Create eligibilty endpoint for qualtrics survey - Githubissues

CSDL-UMD / Rockwell

Rockwell uses the twitter authentication workflow to render a twitter like feed in order to collect information about the users interaction with their feed. It also has an attention check feature to ensure that the user is being observant of their feeds and not simply scrolling through with the intent of finishing quickly.

7 stars 2 forks source link

Create eligibilty endpoint for qualtrics survey #167

Closed glciampaglia closed 2 years ago

glciampaglia commented 2 years ago

We need an endpoint that can be queried and returns true/false based on the following:

Accept participating users who meet following criteria - others ineligible
  - Have XXX tweets in their home timeline including XXX with links to NewsGuard domains. 
    If there are not enough tweets with links to NewsGuard domains, then exclude
  - Has engaged at least XXX times with domains in NewsGuard in the past

First, we need to estimate the XXXs via MTurk pilot, so at the first the endpoint should just collect these data.

glciampaglia commented 2 years ago

We discussed this issue, we have a first implementation in node.JS. We need to use v1.1 endpoint of home timeline with both exclude_replies and include_entities set to true, trim_user set to false, and count set to 200. In total we want to get up to 800 tweets, so we will need to make at least 4 requests per user. Subsequent requests after the first one, need to include since_id parameter too.

glciampaglia commented 2 years ago

We have implemented the v1.1 endpoint request based on the above.

For the MTurk pilot, we will compute the stats needed for eligibility, and then dump the tweets into a json file, keyed by Twitter user_id of MTurkers (and we also want to save in the JSON the MTurk worker / HIT / assignments IDs from Qualtrics).
For the YouGov survey, instead of dumping to file, we want to insert the retrieved tweets into the DB, so that they can be used for ranking for the Rockwell part. We need to make sure that the tweet collection from home timeline endpoint is short --- ideally should not take longer than 10 secs. This to avoid attrition later on. (This likely will require a separate issue.)

glciampaglia commented 2 years ago

The endpoint for the MTurk pilot is almost ready.

[x] For home timeline, we need to test that the code is able to fetch up to 800 results; we need someone following many accounts to give us their token or try the API itself.
[x] Collect user tweet timeline and count: 1) total retweets 2) total tweets 3) total retweets of tweets with NG links 4) total tweets with NG links
[x] In the home timeline need to exclude tweets by the authenticating user (these are fetched in user tweet timeline.

To discuss: is there a requirement that the endpoint runs in "real time"? Right now we are about 3s wait, but adding user tweet timeline will definitely increase the waiting time.

glciampaglia commented 2 years ago

We discussed the issue at the last bi-weekly meeting last week, and we decided that we will split the whole process into three separate calls to be done from Qualtrics. This means that the code that makes the requests to the Twitter API will be split into three separate functions.

glciampaglia commented 2 years ago

The endpoint is now working as three separate calls.

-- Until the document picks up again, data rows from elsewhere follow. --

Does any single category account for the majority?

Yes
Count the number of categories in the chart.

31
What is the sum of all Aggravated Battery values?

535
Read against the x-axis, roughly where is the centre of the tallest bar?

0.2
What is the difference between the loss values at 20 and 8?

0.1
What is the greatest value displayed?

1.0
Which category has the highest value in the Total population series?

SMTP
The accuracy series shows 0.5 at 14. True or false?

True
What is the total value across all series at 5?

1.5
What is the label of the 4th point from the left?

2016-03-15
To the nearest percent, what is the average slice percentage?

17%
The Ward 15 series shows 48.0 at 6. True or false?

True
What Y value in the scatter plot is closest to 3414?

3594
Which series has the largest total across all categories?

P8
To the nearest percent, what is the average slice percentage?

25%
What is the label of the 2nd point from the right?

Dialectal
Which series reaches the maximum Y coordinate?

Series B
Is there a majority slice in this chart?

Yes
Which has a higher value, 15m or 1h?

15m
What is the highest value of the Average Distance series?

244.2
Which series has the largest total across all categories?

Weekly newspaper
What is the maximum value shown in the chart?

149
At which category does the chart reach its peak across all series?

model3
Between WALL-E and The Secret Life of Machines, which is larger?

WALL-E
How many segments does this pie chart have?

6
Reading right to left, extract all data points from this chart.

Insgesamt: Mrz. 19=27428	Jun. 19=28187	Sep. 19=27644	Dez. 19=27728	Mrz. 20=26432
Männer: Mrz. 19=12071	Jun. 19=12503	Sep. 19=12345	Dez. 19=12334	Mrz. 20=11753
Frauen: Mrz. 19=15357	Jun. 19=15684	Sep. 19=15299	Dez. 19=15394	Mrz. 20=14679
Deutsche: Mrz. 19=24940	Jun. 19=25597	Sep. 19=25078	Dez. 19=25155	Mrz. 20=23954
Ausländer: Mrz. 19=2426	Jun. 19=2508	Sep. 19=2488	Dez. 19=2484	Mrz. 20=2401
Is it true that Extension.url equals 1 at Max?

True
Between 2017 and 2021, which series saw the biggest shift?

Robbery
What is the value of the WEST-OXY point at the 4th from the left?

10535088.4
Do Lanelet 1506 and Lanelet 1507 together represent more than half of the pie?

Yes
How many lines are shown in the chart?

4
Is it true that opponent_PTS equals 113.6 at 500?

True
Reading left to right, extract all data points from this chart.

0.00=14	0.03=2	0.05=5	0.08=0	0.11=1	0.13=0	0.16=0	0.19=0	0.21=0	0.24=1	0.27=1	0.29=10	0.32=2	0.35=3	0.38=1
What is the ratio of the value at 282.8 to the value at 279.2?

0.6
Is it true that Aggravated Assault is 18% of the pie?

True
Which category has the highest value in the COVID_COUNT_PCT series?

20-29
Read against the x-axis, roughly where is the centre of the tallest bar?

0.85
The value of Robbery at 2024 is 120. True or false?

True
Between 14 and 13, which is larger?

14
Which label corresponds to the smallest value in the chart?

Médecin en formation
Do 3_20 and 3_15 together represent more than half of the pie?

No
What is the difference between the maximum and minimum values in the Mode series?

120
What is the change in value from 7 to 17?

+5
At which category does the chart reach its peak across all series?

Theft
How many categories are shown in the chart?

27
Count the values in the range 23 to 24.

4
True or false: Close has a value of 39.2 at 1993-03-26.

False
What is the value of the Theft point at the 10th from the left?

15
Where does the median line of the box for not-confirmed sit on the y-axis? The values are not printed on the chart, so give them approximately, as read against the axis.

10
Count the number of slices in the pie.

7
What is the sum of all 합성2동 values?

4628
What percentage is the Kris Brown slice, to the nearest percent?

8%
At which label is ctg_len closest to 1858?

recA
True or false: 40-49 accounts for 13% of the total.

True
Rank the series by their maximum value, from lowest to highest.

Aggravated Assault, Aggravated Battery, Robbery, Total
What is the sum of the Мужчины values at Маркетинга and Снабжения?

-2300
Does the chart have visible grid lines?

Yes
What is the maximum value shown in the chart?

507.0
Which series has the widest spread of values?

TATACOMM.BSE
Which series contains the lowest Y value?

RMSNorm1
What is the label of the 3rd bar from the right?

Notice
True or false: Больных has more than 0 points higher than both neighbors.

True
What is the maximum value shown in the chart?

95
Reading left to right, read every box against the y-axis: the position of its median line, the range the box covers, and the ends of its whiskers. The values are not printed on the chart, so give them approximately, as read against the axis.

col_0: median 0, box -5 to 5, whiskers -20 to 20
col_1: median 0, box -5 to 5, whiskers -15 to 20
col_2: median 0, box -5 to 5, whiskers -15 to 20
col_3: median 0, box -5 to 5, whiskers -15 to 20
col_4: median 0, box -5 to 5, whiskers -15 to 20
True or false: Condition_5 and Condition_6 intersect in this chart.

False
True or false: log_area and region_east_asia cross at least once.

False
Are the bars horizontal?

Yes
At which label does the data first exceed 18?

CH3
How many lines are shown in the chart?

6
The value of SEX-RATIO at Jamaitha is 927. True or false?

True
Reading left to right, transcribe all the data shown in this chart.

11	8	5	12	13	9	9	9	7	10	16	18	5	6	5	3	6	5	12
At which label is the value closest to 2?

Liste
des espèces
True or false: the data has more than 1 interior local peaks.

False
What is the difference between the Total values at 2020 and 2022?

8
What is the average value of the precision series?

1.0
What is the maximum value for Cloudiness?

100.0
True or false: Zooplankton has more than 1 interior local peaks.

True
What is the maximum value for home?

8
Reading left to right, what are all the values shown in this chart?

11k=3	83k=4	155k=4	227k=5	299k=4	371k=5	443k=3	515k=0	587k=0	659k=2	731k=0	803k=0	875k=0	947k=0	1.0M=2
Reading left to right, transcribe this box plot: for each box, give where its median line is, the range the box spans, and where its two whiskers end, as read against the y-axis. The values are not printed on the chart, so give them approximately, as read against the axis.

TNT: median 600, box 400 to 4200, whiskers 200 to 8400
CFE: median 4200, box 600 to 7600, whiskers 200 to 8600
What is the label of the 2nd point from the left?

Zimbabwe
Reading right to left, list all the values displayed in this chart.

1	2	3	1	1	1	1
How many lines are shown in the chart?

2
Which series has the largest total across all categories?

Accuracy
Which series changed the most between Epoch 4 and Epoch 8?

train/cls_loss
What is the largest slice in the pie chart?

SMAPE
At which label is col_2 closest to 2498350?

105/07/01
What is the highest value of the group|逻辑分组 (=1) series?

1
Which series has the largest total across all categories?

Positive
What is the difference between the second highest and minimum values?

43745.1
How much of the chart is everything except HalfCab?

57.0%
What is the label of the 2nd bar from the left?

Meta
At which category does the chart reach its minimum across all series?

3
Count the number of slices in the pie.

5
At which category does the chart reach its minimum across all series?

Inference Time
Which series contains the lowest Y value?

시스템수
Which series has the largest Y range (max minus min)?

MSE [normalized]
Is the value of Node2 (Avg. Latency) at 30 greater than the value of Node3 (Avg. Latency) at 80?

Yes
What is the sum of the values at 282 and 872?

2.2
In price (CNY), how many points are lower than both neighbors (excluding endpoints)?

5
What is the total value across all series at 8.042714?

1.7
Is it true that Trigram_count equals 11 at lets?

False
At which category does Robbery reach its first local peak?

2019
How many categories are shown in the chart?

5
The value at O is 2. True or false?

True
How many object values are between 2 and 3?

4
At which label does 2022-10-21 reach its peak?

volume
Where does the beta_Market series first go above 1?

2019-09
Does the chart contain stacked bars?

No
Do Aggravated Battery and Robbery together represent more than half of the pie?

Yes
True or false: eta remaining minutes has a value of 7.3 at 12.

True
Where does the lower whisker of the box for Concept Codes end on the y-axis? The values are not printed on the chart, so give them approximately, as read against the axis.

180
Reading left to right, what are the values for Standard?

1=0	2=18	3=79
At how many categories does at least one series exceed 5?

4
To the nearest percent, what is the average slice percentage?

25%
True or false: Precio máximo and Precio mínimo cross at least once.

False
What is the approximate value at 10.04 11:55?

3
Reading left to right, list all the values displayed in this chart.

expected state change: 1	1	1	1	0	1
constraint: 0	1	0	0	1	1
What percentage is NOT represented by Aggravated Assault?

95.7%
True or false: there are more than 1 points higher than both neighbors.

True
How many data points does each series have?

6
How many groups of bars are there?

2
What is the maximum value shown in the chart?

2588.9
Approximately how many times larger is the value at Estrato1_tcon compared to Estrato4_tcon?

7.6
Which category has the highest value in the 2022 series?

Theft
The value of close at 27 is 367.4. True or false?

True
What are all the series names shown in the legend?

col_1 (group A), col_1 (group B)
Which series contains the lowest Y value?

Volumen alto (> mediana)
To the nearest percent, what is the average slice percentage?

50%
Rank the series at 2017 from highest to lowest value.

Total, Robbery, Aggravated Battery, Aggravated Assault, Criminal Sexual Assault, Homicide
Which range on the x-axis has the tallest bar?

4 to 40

Regarding the redirects, we figured out how to retrieve the response URL, so that can be implemented too. The other things still missing is the I/O. We will try to see if using a separate endpoint just for I/O solves the issue. Another alternative would be to write each tweets in a separate line. This could avoid a big I/O operation all at once. The only difference is that the file is in json-lines format instead.

glciampaglia commented 2 years ago

We finally fixed the issue with slow file I/O, now the endpoint takes only a few seconds to count all the tweets / likes. We still have a problem with resolving URLs from shortening services (e.g. cnn.it), we are getting undefined perhaps due to incomplete networking request. As a result, the counts are not accurate. Once are we able to fix this last hurdle, we should be able to close this issue.

Addendum: we also would like to return descriptive error messages. For the timeout case, we can say to please come back in 15 minutes.

glciampaglia commented 2 years ago

We tested the endpoint live with Brendan and we discovered that the paginator on the user tweet timeline was attempting to fetch all tweets in Brendan's timeline. This caused the instance to become unresponsive and had to be rebooted. We fixed this issue by adding limits as follows:

user timeline: 1000 tweets
likes: 2000 likes
home timeline: 800 tweets (this by default)

We still need to resolve shortened URLs, and once that is done we can close the issue.

glciampaglia commented 2 years ago

Limits have been added. The code for unshortening URLs still does not work so we for now we will close the issue and revisit in case we find a lot of tweets with shortened URLs.